Sur le témoignage de Monsieur [I] [H], il est constant que son attestation n'est pas conforme aux prescriptions de l'article 202 du code de procédure civile. Pour autant, il est de jurisprudence constante que ces dispositions ne sont pas prescrites à peine de nullité et qu'il appartient au juge du fond d'apprécier souverainement si l'attestation non confirme à l'article 202 présente des garanties suffisantes pour emporter sa conviction.
Or, outre le fait qu'elle a été produite tardivement (le 24 novembre 2013), elle ne comporte pas une description précise des circonstances de l'accident évoquant uniquement « une chute du haut de la digue sur le chantier de [Localité 6] où nous travaillons ensemble ce jour-là » sans évoquer les doléances de Monsieur [B] [C] sur sa cheville.
Il s'en suit que Monsieur [B] [C] ne démontre pas que ses lésions sont apparues au temps et au lieu de travail à la date du 8 juillet 2013 et qu'il a bien été victime d'un accident du travail.
La décision de première instance sera donc intégralement confirmée.
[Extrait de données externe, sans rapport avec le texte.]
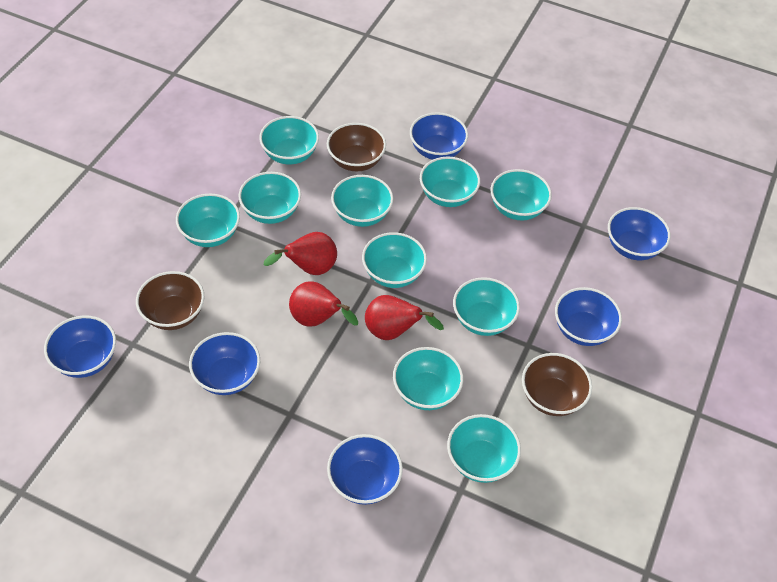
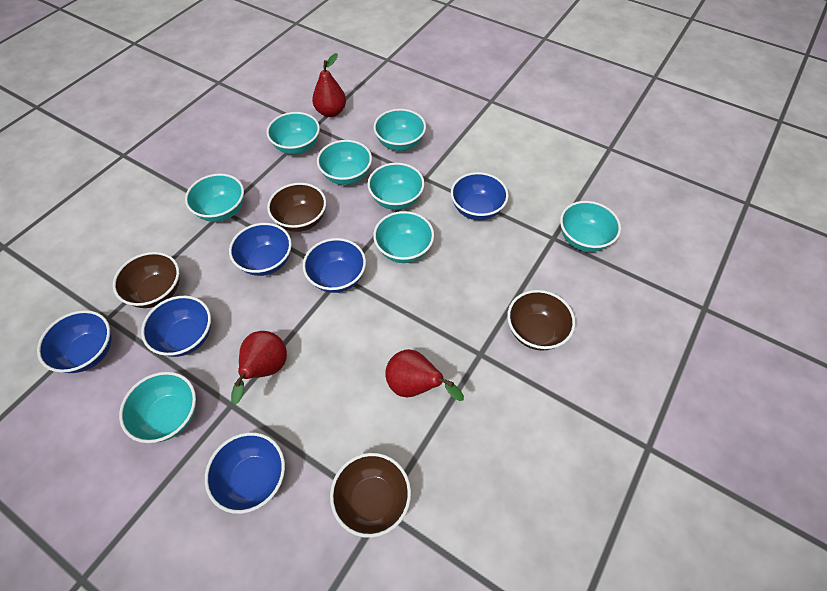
brown bowl: 3 -> 4
turquoise bowl: 10 -> 8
En considération de l'équité, il ne sera pas fait droit aux demandes fondées sur l'article 700 du code de procédure civile de la MSA du Languedoc et de la société [7].
PAR CES MOTIFS :
La Cour, statuant par arrêt contradictoire mis à disposition au greffe, après débats en audience publique et après en avoir délibéré,
CONFIRME la décision du tribunal des affaires de sécurité sociale de l'Aude du 6 février 2018 en toutes ses dispositions,
Y ajoutant,
DIT n'y avoir lieu à application des dispositions de l'article 700 du code de procédure civile,
LAISSE les dépens d'appel à la charge de Monsieur [B] [C].